→ RECORDED DATA
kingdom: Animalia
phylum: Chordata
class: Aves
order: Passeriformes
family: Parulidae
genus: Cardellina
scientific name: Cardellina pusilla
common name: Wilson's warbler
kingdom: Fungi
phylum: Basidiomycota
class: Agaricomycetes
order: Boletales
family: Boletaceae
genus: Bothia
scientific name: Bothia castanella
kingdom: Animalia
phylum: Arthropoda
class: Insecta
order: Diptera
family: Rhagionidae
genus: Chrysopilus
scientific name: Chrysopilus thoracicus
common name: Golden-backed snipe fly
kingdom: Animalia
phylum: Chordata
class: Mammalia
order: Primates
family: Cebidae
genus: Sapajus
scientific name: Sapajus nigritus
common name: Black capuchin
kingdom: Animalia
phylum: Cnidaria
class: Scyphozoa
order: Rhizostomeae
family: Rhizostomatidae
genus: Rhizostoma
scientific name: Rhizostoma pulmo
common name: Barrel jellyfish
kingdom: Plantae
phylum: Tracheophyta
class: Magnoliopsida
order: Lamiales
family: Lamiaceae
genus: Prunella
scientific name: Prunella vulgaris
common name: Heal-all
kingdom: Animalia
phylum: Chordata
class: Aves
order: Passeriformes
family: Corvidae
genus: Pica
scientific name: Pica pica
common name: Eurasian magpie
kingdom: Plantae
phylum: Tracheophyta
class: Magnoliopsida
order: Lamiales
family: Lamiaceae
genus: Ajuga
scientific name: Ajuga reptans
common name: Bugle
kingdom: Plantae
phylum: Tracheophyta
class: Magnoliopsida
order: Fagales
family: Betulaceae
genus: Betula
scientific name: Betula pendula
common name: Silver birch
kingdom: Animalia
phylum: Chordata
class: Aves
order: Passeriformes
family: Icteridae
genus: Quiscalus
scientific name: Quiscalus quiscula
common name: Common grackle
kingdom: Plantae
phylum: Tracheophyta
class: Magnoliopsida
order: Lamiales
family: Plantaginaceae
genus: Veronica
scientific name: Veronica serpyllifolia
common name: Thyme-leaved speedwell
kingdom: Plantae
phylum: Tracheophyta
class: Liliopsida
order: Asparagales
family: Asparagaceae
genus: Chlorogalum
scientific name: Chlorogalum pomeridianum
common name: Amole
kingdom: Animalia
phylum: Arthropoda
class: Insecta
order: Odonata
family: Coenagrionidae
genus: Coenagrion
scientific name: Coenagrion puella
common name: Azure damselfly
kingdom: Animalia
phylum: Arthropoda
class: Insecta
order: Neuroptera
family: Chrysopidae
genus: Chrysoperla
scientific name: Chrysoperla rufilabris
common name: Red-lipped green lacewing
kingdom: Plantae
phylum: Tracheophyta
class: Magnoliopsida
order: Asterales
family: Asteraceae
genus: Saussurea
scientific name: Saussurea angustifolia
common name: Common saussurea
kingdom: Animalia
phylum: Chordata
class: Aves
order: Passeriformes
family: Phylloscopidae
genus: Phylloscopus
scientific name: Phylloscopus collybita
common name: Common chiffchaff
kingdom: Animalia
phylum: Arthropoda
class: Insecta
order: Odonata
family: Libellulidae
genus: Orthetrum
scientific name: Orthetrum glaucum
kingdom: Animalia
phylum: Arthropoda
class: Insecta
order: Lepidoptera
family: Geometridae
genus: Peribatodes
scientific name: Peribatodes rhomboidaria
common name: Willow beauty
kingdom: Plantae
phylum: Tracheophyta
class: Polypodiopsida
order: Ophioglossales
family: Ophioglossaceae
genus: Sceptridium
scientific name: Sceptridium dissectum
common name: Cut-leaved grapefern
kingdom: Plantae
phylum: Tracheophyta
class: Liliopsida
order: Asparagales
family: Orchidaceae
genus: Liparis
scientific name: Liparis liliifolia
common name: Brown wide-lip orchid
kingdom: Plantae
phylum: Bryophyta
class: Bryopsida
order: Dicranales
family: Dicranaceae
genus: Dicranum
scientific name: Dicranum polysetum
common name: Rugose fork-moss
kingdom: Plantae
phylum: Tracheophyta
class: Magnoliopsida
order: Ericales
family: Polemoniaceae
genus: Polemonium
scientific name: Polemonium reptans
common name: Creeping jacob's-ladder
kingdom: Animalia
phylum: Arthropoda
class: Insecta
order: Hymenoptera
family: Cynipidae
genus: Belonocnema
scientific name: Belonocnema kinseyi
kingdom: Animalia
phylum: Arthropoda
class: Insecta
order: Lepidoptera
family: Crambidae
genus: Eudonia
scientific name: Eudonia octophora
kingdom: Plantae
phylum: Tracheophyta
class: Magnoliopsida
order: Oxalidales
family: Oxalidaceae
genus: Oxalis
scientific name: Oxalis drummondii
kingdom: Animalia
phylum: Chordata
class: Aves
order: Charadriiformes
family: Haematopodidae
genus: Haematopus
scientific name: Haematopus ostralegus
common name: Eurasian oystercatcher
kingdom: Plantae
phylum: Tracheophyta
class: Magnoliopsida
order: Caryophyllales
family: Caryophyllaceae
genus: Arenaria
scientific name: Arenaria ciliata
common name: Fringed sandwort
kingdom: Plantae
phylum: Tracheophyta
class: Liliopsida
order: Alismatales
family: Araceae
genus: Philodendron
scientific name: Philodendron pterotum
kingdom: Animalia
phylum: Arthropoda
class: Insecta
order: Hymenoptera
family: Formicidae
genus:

→ TASK
Convert the lines of all the entries above into one numbered list, leaving out any blank lines.

→ REPLY
1. kingdom: Animalia
2. phylum: Chordata
3. class: Aves
4. order: Passeriformes
5. family: Parulidae
6. genus: Cardellina
7. scientific name: Cardellina pusilla
8. common name: Wilson's warbler
9. kingdom: Fungi
10. phylum: Basidiomycota
11. class: Agaricomycetes
12. order: Boletales
13. family: Boletaceae
14. genus: Bothia
15. scientific name: Bothia castanella
16. kingdom: Animalia
17. phylum: Arthropoda
18. class: Insecta
19. order: Diptera
20. family: Rhagionidae
21. genus: Chrysopilus
22. scientific name: Chrysopilus thoracicus
23. common name: Golden-backed snipe fly
24. kingdom: Animalia
25. phylum: Chordata
26. class: Mammalia
27. order: Primates
28. family: Cebidae
29. genus: Sapajus
30. scientific name: Sapajus nigritus
31. common name: Black capuchin
32. kingdom: Animalia
33. phylum: Cnidaria
34. class: Scyphozoa
35. order: Rhizostomeae
36. family: Rhizostomatidae
37. genus: Rhizostoma
38. scientific name: Rhizostoma pulmo
39. common name: Barrel jellyfish
40. kingdom: Plantae
41. phylum: Tracheophyta
42. class: Magnoliopsida
43. order: Lamiales
44. family: Lamiaceae
45. genus: Prunella
46. scientific name: Prunella vulgaris
47. common name: Heal-all
48. kingdom: Animalia
49. phylum: Chordata
50. class: Aves
51. order: Passeriformes
52. family: Corvidae
53. genus: Pica
54. scientific name: Pica pica
55. common name: Eurasian magpie
56. kingdom: Plantae
57. phylum: Tracheophyta
58. class: Magnoliopsida
59. order: Lamiales
60. family: Lamiaceae
61. genus: Ajuga
62. scientific name: Ajuga reptans
63. common name: Bugle
64. kingdom: Plantae
65. phylum: Tracheophyta
66. class: Magnoliopsida
67. order: Fagales
68. family: Betulaceae
69. genus: Betula
70. scientific name: Betula pendula
71. common name: Silver birch
72. kingdom: Animalia
73. phylum: Chordata
74. class: Aves
75. order: Passeriformes
76. family: Icteridae
77. genus: Quiscalus
78. scientific name: Quiscalus quiscula
79. common name: Common grackle
80. kingdom: Plantae
81. phylum: Tracheophyta
82. class: Magnoliopsida
83. order: Lamiales
84. family: Plantaginaceae
85. genus: Veronica
86. scientific name: Veronica serpyllifolia
87. common name: Thyme-leaved speedwell
88. kingdom: Plantae
89. phylum: Tracheophyta
90. class: Liliopsida
91. order: Asparagales
92. family: Asparagaceae
93. genus: Chlorogalum
94. scientific name: Chlorogalum pomeridianum
95. common name: Amole
96. kingdom: Animalia
97. phylum: Arthropoda
98. class: Insecta
99. order: Odonata
100. family: Coenagrionidae
101. genus: Coenagrion
102. scientific name: Coenagrion puella
103. common name: Azure damselfly
104. kingdom: Animalia
105. phylum: Arthropoda
106. class: Insecta
107. order: Neuroptera
108. family: Chrysopidae
109. genus: Chrysoperla
110. scientific name: Chrysoperla rufilabris
111. common name: Red-lipped green lacewing
112. kingdom: Plantae
113. phylum: Tracheophyta
114. class: Magnoliopsida
115. order: Asterales
116. family: Asteraceae
117. genus: Saussurea
118. scientific name: Saussurea angustifolia
119. common name: Common saussurea
120. kingdom: Animalia
121. phylum: Chordata
122. class: Aves
123. order: Passeriformes
124. family: Phylloscopidae
125. genus: Phylloscopus
126. scientific name: Phylloscopus collybita
127. common name: Common chiffchaff
128. kingdom: Animalia
129. phylum: Arthropoda
130. class: Insecta
131. order: Odonata
132. family: Libellulidae
133. genus: Orthetrum
134. scientific name: Orthetrum glaucum
135. kingdom: Animalia
136. phylum: Arthropoda
137. class: Insecta
138. order: Lepidoptera
139. family: Geometridae
140. genus: Peribatodes
141. scientific name: Peribatodes rhomboidaria
142. common name: Willow beauty
143. kingdom: Plantae
144. phylum: Tracheophyta
145. class: Polypodiopsida
146. order: Ophioglossales
147. family: Ophioglossaceae
148. genus: Sceptridium
149. scientific name: Sceptridium dissectum
150. common name: Cut-leaved grapefern
151. kingdom: Plantae
152. phylum: Tracheophyta
153. class: Liliopsida
154. order: Asparagales
155. family: Orchidaceae
156. genus: Liparis
157. scientific name: Liparis liliifolia
158. common name: Brown wide-lip orchid
159. kingdom: Plantae
160. phylum: Bryophyta
161. class: Bryopsida
162. order: Dicranales
163. family: Dicranaceae
164. genus: Dicranum
165. scientific name: Dicranum polysetum
166. common name: Rugose fork-moss
167. kingdom: Plantae
168. phylum: Tracheophyta
169. class: Magnoliopsida
170. order: Ericales
171. family: Polemoniaceae
172. genus: Polemonium
173. scientific name: Polemonium reptans
174. common name: Creeping jacob's-ladder
175. kingdom: Animalia
176. phylum: Arthropoda
177. class: Insecta
178. order: Hymenoptera
179. family: Cynipidae
180. genus: Belonocnema
181. scientific name: Belonocnema kinseyi
182. kingdom: Animalia
183. phylum: Arthropoda
184. class: Insecta
185. order: Lepidoptera
186. family: Crambidae
187. genus: Eudonia
188. scientific name: Eudonia octophora
189. kingdom: Plantae
190. phylum: Tracheophyta
191. class: Magnoliopsida
192. order: Oxalidales
193. family: Oxalidaceae
194. genus: Oxalis
195. scientific name: Oxalis drummondii
196. kingdom: Animalia
197. phylum: Chordata
198. class: Aves
199. order: Charadriiformes
200. family: Haematopodidae
201. genus: Haematopus
202. scientific name: Haematopus ostralegus
203. common name: Eurasian oystercatcher
204. kingdom: Plantae
205. phylum: Tracheophyta
206. class: Magnoliopsida
207. order: Caryophyllales
208. family: Caryophyllaceae
209. genus: Arenaria
210. scientific name: Arenaria ciliata
211. common name: Fringed sandwort
212. kingdom: Plantae
213. phylum: Tracheophyta
214. class: Liliopsida
215. order: Alismatales
216. family: Araceae
217. genus: Philodendron
218. scientific name: Philodendron pterotum
219. kingdom: Animalia
220. phylum: Arthropoda
221. class: Insecta
222. order: Hymenoptera
223. family: Formicidae
224. genus:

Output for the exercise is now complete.